→ REQUIRED WORK
Arrange the records, from the first line up to and including the line containing "keep these witty", as a JSON list of strings with one string per line, leaving out blank lines.
**** DATA FOR ANALYSIS ****
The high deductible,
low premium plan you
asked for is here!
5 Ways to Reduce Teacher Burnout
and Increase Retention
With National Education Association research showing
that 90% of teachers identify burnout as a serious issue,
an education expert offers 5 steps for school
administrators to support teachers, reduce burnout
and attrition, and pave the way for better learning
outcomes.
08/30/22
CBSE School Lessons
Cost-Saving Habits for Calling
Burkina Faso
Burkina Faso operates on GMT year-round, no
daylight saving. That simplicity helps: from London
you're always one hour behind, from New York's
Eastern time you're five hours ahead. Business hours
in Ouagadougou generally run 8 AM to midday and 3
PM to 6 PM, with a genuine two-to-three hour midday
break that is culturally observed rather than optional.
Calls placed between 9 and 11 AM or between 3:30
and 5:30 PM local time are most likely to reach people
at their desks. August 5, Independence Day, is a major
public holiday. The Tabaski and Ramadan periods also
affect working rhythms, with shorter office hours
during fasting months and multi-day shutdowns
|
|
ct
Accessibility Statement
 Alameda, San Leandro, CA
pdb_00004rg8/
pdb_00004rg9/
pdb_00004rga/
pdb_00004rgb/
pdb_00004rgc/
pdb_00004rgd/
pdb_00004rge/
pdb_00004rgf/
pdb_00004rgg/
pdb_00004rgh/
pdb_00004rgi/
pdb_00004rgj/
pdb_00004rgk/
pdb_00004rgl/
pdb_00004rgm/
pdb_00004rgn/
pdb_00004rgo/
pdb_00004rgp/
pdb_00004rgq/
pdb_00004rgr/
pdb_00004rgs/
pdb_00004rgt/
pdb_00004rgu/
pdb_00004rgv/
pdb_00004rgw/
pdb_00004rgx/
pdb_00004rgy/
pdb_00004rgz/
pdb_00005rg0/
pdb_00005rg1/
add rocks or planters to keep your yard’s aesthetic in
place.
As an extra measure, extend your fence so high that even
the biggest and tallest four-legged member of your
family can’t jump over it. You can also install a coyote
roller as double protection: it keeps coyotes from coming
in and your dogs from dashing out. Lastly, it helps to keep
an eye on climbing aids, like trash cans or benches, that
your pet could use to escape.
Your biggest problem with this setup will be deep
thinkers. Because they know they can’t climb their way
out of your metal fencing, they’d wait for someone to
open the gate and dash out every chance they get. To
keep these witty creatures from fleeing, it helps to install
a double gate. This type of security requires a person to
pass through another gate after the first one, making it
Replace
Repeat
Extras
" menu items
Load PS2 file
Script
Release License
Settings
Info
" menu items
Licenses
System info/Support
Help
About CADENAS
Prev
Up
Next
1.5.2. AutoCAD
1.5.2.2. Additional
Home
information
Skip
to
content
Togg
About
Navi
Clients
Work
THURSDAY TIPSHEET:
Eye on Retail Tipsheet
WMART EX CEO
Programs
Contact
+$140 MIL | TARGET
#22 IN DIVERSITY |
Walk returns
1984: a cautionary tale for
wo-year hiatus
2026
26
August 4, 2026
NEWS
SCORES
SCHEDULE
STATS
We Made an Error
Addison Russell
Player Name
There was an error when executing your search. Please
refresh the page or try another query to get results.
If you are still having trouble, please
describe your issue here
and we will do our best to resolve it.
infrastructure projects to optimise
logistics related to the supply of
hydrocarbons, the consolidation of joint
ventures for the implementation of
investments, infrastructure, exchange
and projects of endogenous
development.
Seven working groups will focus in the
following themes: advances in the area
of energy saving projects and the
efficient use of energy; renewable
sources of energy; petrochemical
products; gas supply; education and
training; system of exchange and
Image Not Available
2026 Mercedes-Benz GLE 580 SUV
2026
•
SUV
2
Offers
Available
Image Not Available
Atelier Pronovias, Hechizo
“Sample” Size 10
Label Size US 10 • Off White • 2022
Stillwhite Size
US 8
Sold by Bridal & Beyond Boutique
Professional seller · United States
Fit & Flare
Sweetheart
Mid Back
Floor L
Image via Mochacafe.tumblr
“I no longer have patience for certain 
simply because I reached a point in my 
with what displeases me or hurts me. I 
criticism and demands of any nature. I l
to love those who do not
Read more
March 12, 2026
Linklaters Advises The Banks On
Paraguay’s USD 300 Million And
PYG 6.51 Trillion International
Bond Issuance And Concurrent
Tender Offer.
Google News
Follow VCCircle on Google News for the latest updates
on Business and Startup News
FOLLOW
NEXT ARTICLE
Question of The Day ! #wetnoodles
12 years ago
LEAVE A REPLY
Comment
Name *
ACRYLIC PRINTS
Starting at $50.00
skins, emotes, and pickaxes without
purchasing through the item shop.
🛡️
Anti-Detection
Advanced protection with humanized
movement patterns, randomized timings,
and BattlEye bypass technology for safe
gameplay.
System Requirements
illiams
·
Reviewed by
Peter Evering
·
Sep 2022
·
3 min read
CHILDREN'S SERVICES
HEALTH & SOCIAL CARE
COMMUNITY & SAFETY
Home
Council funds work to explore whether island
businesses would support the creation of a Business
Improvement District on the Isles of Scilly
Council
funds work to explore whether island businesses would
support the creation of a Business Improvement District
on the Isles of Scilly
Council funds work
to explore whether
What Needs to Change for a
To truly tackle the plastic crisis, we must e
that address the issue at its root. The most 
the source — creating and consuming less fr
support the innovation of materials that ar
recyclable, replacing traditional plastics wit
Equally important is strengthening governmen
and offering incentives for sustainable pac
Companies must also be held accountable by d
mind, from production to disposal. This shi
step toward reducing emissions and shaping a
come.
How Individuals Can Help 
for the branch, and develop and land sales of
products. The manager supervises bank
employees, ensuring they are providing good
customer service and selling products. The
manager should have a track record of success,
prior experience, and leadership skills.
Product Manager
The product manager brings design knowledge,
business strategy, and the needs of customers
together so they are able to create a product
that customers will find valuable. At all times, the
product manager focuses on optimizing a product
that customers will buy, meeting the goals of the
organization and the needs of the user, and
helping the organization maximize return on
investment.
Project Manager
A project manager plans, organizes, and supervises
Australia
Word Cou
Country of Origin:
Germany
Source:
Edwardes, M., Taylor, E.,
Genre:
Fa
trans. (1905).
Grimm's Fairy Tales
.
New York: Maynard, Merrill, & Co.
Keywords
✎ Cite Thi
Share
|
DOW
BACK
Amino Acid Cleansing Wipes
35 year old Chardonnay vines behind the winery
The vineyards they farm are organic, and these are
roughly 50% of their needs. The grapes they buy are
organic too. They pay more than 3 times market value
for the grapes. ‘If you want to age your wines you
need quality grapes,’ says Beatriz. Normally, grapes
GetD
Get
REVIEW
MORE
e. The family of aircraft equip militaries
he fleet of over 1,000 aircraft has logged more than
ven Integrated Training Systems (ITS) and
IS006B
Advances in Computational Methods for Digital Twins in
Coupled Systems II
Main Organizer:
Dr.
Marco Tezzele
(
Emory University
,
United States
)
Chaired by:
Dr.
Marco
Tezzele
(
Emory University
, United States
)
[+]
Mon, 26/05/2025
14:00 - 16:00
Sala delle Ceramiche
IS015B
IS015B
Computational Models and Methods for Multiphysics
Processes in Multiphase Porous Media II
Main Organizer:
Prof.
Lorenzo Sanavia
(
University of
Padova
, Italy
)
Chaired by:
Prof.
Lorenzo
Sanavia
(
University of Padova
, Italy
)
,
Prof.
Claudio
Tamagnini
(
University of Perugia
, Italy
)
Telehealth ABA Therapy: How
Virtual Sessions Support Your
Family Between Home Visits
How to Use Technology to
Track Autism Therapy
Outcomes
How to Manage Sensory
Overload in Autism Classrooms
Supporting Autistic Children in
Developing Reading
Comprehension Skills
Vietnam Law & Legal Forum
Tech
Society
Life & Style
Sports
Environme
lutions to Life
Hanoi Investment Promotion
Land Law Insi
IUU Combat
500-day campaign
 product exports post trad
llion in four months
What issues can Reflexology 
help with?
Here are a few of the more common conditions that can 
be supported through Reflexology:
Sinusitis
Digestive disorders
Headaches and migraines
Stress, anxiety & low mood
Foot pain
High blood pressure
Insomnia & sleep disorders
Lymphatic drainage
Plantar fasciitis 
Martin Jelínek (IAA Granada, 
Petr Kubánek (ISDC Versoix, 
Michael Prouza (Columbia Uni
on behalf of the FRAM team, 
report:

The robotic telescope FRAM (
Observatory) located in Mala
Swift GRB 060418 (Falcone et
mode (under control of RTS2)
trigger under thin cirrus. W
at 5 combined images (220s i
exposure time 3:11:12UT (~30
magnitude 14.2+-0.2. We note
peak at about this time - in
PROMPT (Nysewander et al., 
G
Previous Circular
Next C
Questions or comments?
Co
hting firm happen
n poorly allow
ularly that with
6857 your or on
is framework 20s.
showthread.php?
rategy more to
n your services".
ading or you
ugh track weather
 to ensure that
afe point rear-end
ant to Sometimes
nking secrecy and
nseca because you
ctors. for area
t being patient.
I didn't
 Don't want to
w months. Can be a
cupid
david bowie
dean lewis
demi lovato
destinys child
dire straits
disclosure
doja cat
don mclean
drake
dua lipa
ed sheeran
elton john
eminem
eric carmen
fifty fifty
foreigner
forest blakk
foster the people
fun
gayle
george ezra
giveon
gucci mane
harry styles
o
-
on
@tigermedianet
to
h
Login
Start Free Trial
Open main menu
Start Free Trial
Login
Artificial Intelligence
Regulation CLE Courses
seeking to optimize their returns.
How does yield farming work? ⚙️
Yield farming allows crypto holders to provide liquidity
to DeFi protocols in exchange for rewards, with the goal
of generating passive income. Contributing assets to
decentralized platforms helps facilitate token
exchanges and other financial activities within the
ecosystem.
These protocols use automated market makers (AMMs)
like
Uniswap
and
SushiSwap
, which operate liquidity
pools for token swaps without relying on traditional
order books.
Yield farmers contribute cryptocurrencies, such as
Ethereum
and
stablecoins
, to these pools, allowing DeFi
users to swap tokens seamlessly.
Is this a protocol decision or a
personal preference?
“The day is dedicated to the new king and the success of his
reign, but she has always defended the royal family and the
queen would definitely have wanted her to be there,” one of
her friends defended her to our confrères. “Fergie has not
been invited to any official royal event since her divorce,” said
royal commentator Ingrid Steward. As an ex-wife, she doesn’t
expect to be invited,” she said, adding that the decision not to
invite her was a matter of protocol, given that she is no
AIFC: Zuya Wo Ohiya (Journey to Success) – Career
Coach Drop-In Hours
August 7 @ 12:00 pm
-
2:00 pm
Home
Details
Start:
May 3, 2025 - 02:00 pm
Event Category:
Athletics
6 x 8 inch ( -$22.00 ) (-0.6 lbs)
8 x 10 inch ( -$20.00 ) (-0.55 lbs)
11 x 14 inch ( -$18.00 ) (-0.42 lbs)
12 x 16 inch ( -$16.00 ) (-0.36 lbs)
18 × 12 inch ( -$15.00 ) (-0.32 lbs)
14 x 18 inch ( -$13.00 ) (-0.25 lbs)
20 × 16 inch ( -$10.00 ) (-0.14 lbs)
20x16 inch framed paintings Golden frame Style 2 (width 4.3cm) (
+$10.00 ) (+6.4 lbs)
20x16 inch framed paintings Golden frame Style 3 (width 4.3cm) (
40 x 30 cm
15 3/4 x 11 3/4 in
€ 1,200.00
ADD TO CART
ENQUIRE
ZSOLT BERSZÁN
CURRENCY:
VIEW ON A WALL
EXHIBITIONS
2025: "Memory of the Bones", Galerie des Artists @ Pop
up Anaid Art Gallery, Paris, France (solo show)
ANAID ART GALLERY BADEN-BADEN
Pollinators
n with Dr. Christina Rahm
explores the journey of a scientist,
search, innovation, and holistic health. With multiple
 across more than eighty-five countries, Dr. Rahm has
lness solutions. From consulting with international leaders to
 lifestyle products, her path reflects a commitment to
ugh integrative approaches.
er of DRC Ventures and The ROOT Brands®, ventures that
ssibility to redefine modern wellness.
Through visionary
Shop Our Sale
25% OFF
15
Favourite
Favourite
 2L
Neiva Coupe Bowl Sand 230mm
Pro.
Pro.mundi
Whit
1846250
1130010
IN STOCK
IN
****
→ ANSWER
[
  "The high deductible,",
  "low premium plan you",
  "asked for is here!",
  "5 Ways to Reduce Teacher Burnout",
  "and Increase Retention",
  "With National Education Association research showing",
  "that 90% of teachers identify burnout as a serious issue,",
  "an education expert offers 5 steps for school",
  "administrators to support teachers, reduce burnout",
  "and attrition, and pave the way for better learning",
  "outcomes.",
  "08/30/22",
  "CBSE School Lessons",
  "Cost-Saving Habits for Calling",
  "Burkina Faso",
  "Burkina Faso operates on GMT year-round, no",
  "daylight saving. That simplicity helps: from London",
  "you're always one hour behind, from New York's",
  "Eastern time you're five hours ahead. Business hours",
  "in Ouagadougou generally run 8 AM to midday and 3",
  "PM to 6 PM, with a genuine two-to-three hour midday",
  "break that is culturally observed rather than optional.",
  "Calls placed between 9 and 11 AM or between 3:30",
  "and 5:30 PM local time are most likely to reach people",
  "at their desks. August 5, Independence Day, is a major",
  "public holiday. The Tabaski and Ramadan periods also",
  "affect working rhythms, with shorter office hours",
  "during fasting months and multi-day shutdowns",
  "|",
  "|",
  "ct",
  "Accessibility Statement",
  " Alameda, San Leandro, CA",
  "pdb_00004rg8/",
  "pdb_00004rg9/",
  "pdb_00004rga/",
  "pdb_00004rgb/",
  "pdb_00004rgc/",
  "pdb_00004rgd/",
  "pdb_00004rge/",
  "pdb_00004rgf/",
  "pdb_00004rgg/",
  "pdb_00004rgh/",
  "pdb_00004rgi/",
  "pdb_00004rgj/",
  "pdb_00004rgk/",
  "pdb_00004rgl/",
  "pdb_00004rgm/",
  "pdb_00004rgn/",
  "pdb_00004rgo/",
  "pdb_00004rgp/",
  "pdb_00004rgq/",
  "pdb_00004rgr/",
  "pdb_00004rgs/",
  "pdb_00004rgt/",
  "pdb_00004rgu/",
  "pdb_00004rgv/",
  "pdb_00004rgw/",
  "pdb_00004rgx/",
  "pdb_00004rgy/",
  "pdb_00004rgz/",
  "pdb_00005rg0/",
  "pdb_00005rg1/",
  "add rocks or planters to keep your yard’s aesthetic in",
  "place.",
  "As an extra measure, extend your fence so high that even",
  "the biggest and tallest four-legged member of your",
  "family can’t jump over it. You can also install a coyote",
  "roller as double protection: it keeps coyotes from coming",
  "in and your dogs from dashing out. Lastly, it helps to keep",
  "an eye on climbing aids, like trash cans or benches, that",
  "your pet could use to escape.",
  "Your biggest problem with this setup will be deep",
  "thinkers. Because they know they can’t climb their way",
  "out of your metal fencing, they’d wait for someone to",
  "open the gate and dash out every chance they get. To",
  "keep these witty creatures from fleeing, it helps to install"
]